Exercise details -
Look below for the line holding "X52222Y-27797D03*" and the line holding "X50432Y-36447D03*". Transcribe exactly those lines and all lines between them, nothing more.

Data shown -
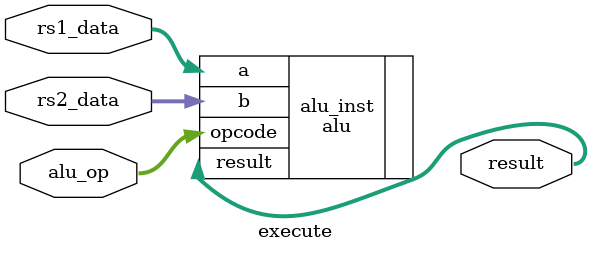
<source format=v>

module execute (
    input [31:0] rs1_data, rs2_data,
    input [2:0]  alu_op,

    output [31:0] result
);

    // Instantiate alu.v
    alu alu_inst (
        .a(rs1_data),
        .b(rs2_data),
        .opcode(alu_op),
        .result(result)
    );

endmodule

</source>
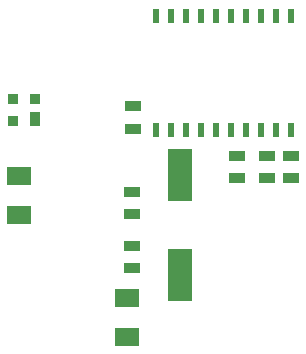
<source format=gbr>
G04 #@! TF.GenerationSoftware,KiCad,Pcbnew,6.0.11-2627ca5db0~126~ubuntu22.04.1*
G04 #@! TF.CreationDate,2023-12-06T10:38:32+01:00*
G04 #@! TF.ProjectId,bus-module_attiny1634,6275732d-6d6f-4647-956c-655f61747469,C*
G04 #@! TF.SameCoordinates,Original*
G04 #@! TF.FileFunction,Paste,Top*
G04 #@! TF.FilePolarity,Positive*
%FSLAX46Y46*%
G04 Gerber Fmt 4.6, Leading zero omitted, Abs format (unit mm)*
G04 Created by KiCad (PCBNEW 6.0.11-2627ca5db0~126~ubuntu22.04.1) date 2023-12-06 10:38:32*
%MOMM*%
%LPD*%
G01*
G04 APERTURE LIST*
G04 Aperture macros list*
%AMOutline4P*
0 Free polygon, 4 corners , with rotation*
0 The origin of the aperture is its center*
0 number of corners: always 4*
0 $1 to $8 corner X, Y*
0 $9 Rotation angle, in degrees counterclockwise*
0 create outline with 4 corners*
4,1,4,$1,$2,$3,$4,$5,$6,$7,$8,$1,$2,$9*%
G04 Aperture macros list end*
%ADD10R,1.397000X0.889000*%
%ADD11R,1.998980X4.500880*%
%ADD12R,0.508000X1.270000*%
%ADD13R,0.850000X1.200000*%
%ADD14R,0.850000X0.850000*%
%ADD15Outline4P,-0.425000X-0.425000X0.425000X-0.425000X0.425000X0.425000X-0.425000X0.425000X90.000000*%
%ADD16R,2.032000X1.524000*%
G04 APERTURE END LIST*
D10*
X92448000Y-104211500D03*
X92448000Y-106116500D03*
X92448000Y-110688500D03*
X92448000Y-108783500D03*
X105910000Y-101163500D03*
X105910000Y-103068500D03*
X103878000Y-101163500D03*
X103878000Y-103068500D03*
X101338000Y-101163500D03*
X101338000Y-103068500D03*
X92575000Y-98877500D03*
X92575000Y-96972500D03*
D11*
X96512000Y-102761160D03*
X96512000Y-111260000D03*
D12*
X105910000Y-89289000D03*
X104640000Y-89289000D03*
X103370000Y-89289000D03*
X102100000Y-89289000D03*
X100830000Y-89289000D03*
X99560000Y-89289000D03*
X98290000Y-89289000D03*
X97020000Y-89289000D03*
X95750000Y-89289000D03*
X94480000Y-89289000D03*
X94480000Y-98941000D03*
X95750000Y-98941000D03*
X97020000Y-98941000D03*
X98290000Y-98941000D03*
X99560000Y-98941000D03*
X100830000Y-98941000D03*
X102100000Y-98941000D03*
X103370000Y-98941000D03*
X104640000Y-98941000D03*
X105910000Y-98941000D03*
D13*
X84254000Y-98059620D03*
D14*
X84254000Y-96340000D03*
X82354000Y-96340000D03*
D15*
X82354000Y-98240000D03*
D16*
X92067000Y-113165000D03*
X92067000Y-116467000D03*
X82923000Y-102878000D03*
X82923000Y-106180000D03*
M02*

</source>
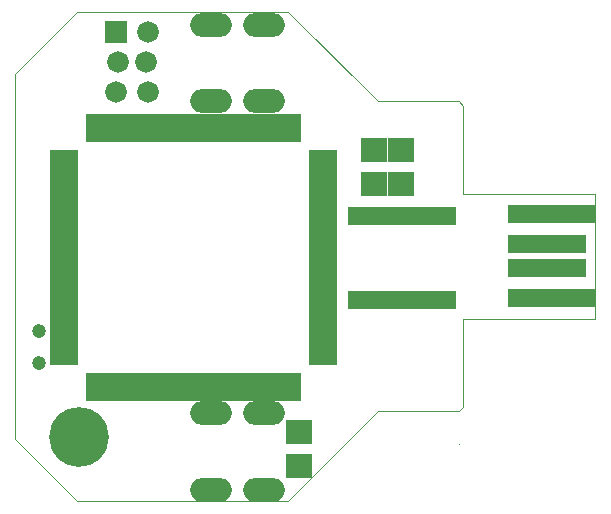
<source format=gts>
G04 (created by PCBNEW-RS274X (2010-03-14)-final) date Fri 09 Nov 2012 11:02:30 AM EST*
G01*
G70*
G90*
%MOIN*%
G04 Gerber Fmt 3.4, Leading zero omitted, Abs format*
%FSLAX34Y34*%
G04 APERTURE LIST*
%ADD10C,0.006000*%
%ADD11C,0.001000*%
%ADD12R,0.090900X0.082900*%
%ADD13R,0.027000X0.092000*%
%ADD14R,0.092000X0.027000*%
%ADD15R,0.028000X0.062000*%
%ADD16O,0.138700X0.079300*%
%ADD17R,0.260000X0.059500*%
%ADD18R,0.295000X0.059500*%
%ADD19C,0.199500*%
%ADD20R,0.072000X0.072000*%
%ADD21C,0.072000*%
%ADD22C,0.047000*%
G04 APERTURE END LIST*
G54D10*
G54D11*
X59035Y-37118D02*
X59035Y-34165D01*
X46153Y-23929D02*
X50299Y-23929D01*
X44083Y-38173D02*
X44083Y-26000D01*
X44083Y-38174D02*
X44083Y-38173D01*
X46153Y-40244D02*
X44083Y-38174D01*
X47543Y-40244D02*
X46153Y-40244D01*
X44083Y-25999D02*
X44083Y-26000D01*
X46153Y-23929D02*
X44083Y-25999D01*
X53209Y-40244D02*
X47543Y-40244D01*
X56201Y-37252D02*
X53209Y-40244D01*
X58898Y-37252D02*
X56201Y-37252D01*
X58901Y-37252D02*
X58898Y-37252D01*
X59035Y-37118D02*
X58901Y-37252D01*
X58901Y-38346D02*
X58898Y-38346D01*
X58901Y-26921D02*
X58677Y-26921D01*
X59035Y-27055D02*
X58901Y-26921D01*
X59035Y-29260D02*
X59035Y-27055D01*
X59035Y-30016D02*
X59035Y-29260D01*
X59035Y-30016D02*
X59035Y-30020D01*
X56201Y-26921D02*
X58677Y-26921D01*
X53209Y-23929D02*
X56201Y-26921D01*
X50295Y-23929D02*
X53209Y-23929D01*
X59370Y-34165D02*
X59035Y-34165D01*
X63437Y-30016D02*
X59035Y-30016D01*
X63437Y-34165D02*
X59370Y-34165D01*
X63437Y-30016D02*
X63437Y-34165D01*
G54D12*
X56953Y-28543D03*
X56953Y-29661D03*
X56051Y-28543D03*
X56051Y-29661D03*
X53547Y-37945D03*
X53547Y-39063D03*
G54D13*
X53502Y-27797D03*
X53247Y-27797D03*
X52992Y-27797D03*
X52737Y-27797D03*
X52482Y-27797D03*
X52222Y-27797D03*
X51967Y-27797D03*
X51712Y-27797D03*
X51457Y-27797D03*
X51202Y-27797D03*
X50942Y-27797D03*
X50687Y-27797D03*
X50432Y-27797D03*
X50177Y-27797D03*
X49917Y-27797D03*
X49662Y-27797D03*
X49407Y-27797D03*
X49152Y-27797D03*
X48892Y-27797D03*
X48637Y-27797D03*
X48382Y-27797D03*
X48127Y-27797D03*
X47872Y-27797D03*
X47612Y-27797D03*
X47357Y-27797D03*
X47102Y-27797D03*
X46847Y-27797D03*
X46592Y-27797D03*
G54D14*
X45722Y-28667D03*
X45722Y-28922D03*
X45722Y-29177D03*
X45722Y-29432D03*
X45722Y-29687D03*
X45722Y-29947D03*
X45722Y-30202D03*
X45722Y-30457D03*
X45722Y-30712D03*
X45722Y-30967D03*
X45722Y-31227D03*
X45722Y-31482D03*
X45722Y-31737D03*
X45722Y-31992D03*
X45722Y-32252D03*
X45722Y-32507D03*
X45722Y-32762D03*
X45722Y-33017D03*
X45722Y-33277D03*
X45722Y-33532D03*
X45722Y-33787D03*
X45722Y-34042D03*
X45722Y-34297D03*
X45722Y-34557D03*
X45722Y-34812D03*
X45722Y-35067D03*
X45722Y-35322D03*
X45722Y-35577D03*
G54D13*
X46592Y-36447D03*
X46847Y-36447D03*
X47102Y-36447D03*
X47357Y-36447D03*
X47612Y-36447D03*
X47872Y-36447D03*
X48127Y-36447D03*
X48382Y-36447D03*
X48637Y-36447D03*
X48892Y-36447D03*
X49152Y-36447D03*
X49407Y-36447D03*
X49662Y-36447D03*
X49917Y-36447D03*
X50177Y-36447D03*
X50432Y-36447D03*
X50687Y-36447D03*
X50942Y-36447D03*
X51202Y-36447D03*
X51457Y-36447D03*
X51712Y-36447D03*
X51967Y-36447D03*
X52222Y-36447D03*
X52482Y-36447D03*
X52737Y-36447D03*
X52992Y-36447D03*
X53247Y-36447D03*
X53502Y-36447D03*
G54D14*
X54372Y-35577D03*
X54372Y-35322D03*
X54372Y-35067D03*
X54372Y-34812D03*
X54372Y-34557D03*
X54372Y-34297D03*
X54372Y-34042D03*
X54372Y-33787D03*
X54372Y-33532D03*
X54372Y-33277D03*
X54372Y-33017D03*
X54372Y-32762D03*
X54372Y-32507D03*
X54372Y-32252D03*
X54372Y-31992D03*
X54372Y-31737D03*
X54372Y-31482D03*
X54372Y-31227D03*
X54372Y-30967D03*
X54372Y-30712D03*
X54372Y-30457D03*
X54372Y-30202D03*
X54372Y-29947D03*
X54372Y-29687D03*
X54372Y-29432D03*
X54372Y-29177D03*
X54372Y-28922D03*
X54372Y-28667D03*
G54D15*
X55318Y-33534D03*
X55568Y-33534D03*
X55828Y-33534D03*
X56088Y-33534D03*
X56338Y-33534D03*
X56598Y-33534D03*
X56858Y-33534D03*
X57108Y-33534D03*
X57368Y-33534D03*
X57618Y-33534D03*
X57878Y-33534D03*
X58138Y-33534D03*
X58388Y-33534D03*
X58648Y-33534D03*
X58648Y-30734D03*
X58388Y-30734D03*
X58148Y-30734D03*
X57878Y-30734D03*
X57618Y-30734D03*
X57368Y-30734D03*
X57108Y-30734D03*
X56858Y-30734D03*
X56598Y-30734D03*
X56338Y-30734D03*
X56088Y-30734D03*
X55828Y-30734D03*
X55568Y-30734D03*
X55318Y-30734D03*
G54D16*
X50631Y-26917D03*
X50631Y-24359D03*
X52401Y-26917D03*
X52401Y-24359D03*
X50631Y-39866D03*
X50631Y-37308D03*
X52401Y-39866D03*
X52401Y-37308D03*
G54D17*
X61831Y-31671D03*
X61831Y-32471D03*
G54D18*
X62006Y-30671D03*
X62006Y-33471D03*
G54D19*
X46224Y-38114D03*
G54D20*
X47471Y-24618D03*
G54D21*
X48521Y-24618D03*
X47521Y-25618D03*
X48471Y-25618D03*
X47471Y-26618D03*
X48521Y-26618D03*
G54D22*
X44878Y-35630D03*
X44890Y-34559D03*
M02*

</source>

Result of the task -
X52222Y-27797D03*
X51967Y-27797D03*
X51712Y-27797D03*
X51457Y-27797D03*
X51202Y-27797D03*
X50942Y-27797D03*
X50687Y-27797D03*
X50432Y-27797D03*
X50177Y-27797D03*
X49917Y-27797D03*
X49662Y-27797D03*
X49407Y-27797D03*
X49152Y-27797D03*
X48892Y-27797D03*
X48637Y-27797D03*
X48382Y-27797D03*
X48127Y-27797D03*
X47872Y-27797D03*
X47612Y-27797D03*
X47357Y-27797D03*
X47102Y-27797D03*
X46847Y-27797D03*
X46592Y-27797D03*
G54D14*
X45722Y-28667D03*
X45722Y-28922D03*
X45722Y-29177D03*
X45722Y-29432D03*
X45722Y-29687D03*
X45722Y-29947D03*
X45722Y-30202D03*
X45722Y-30457D03*
X45722Y-30712D03*
X45722Y-30967D03*
X45722Y-31227D03*
X45722Y-31482D03*
X45722Y-31737D03*
X45722Y-31992D03*
X45722Y-32252D03*
X45722Y-32507D03*
X45722Y-32762D03*
X45722Y-33017D03*
X45722Y-33277D03*
X45722Y-33532D03*
X45722Y-33787D03*
X45722Y-34042D03*
X45722Y-34297D03*
X45722Y-34557D03*
X45722Y-34812D03*
X45722Y-35067D03*
X45722Y-35322D03*
X45722Y-35577D03*
G54D13*
X46592Y-36447D03*
X46847Y-36447D03*
X47102Y-36447D03*
X47357Y-36447D03*
X47612Y-36447D03*
X47872Y-36447D03*
X48127Y-36447D03*
X48382Y-36447D03*
X48637Y-36447D03*
X48892Y-36447D03*
X49152Y-36447D03*
X49407Y-36447D03*
X49662Y-36447D03*
X49917Y-36447D03*
X50177Y-36447D03*
X50432Y-36447D03*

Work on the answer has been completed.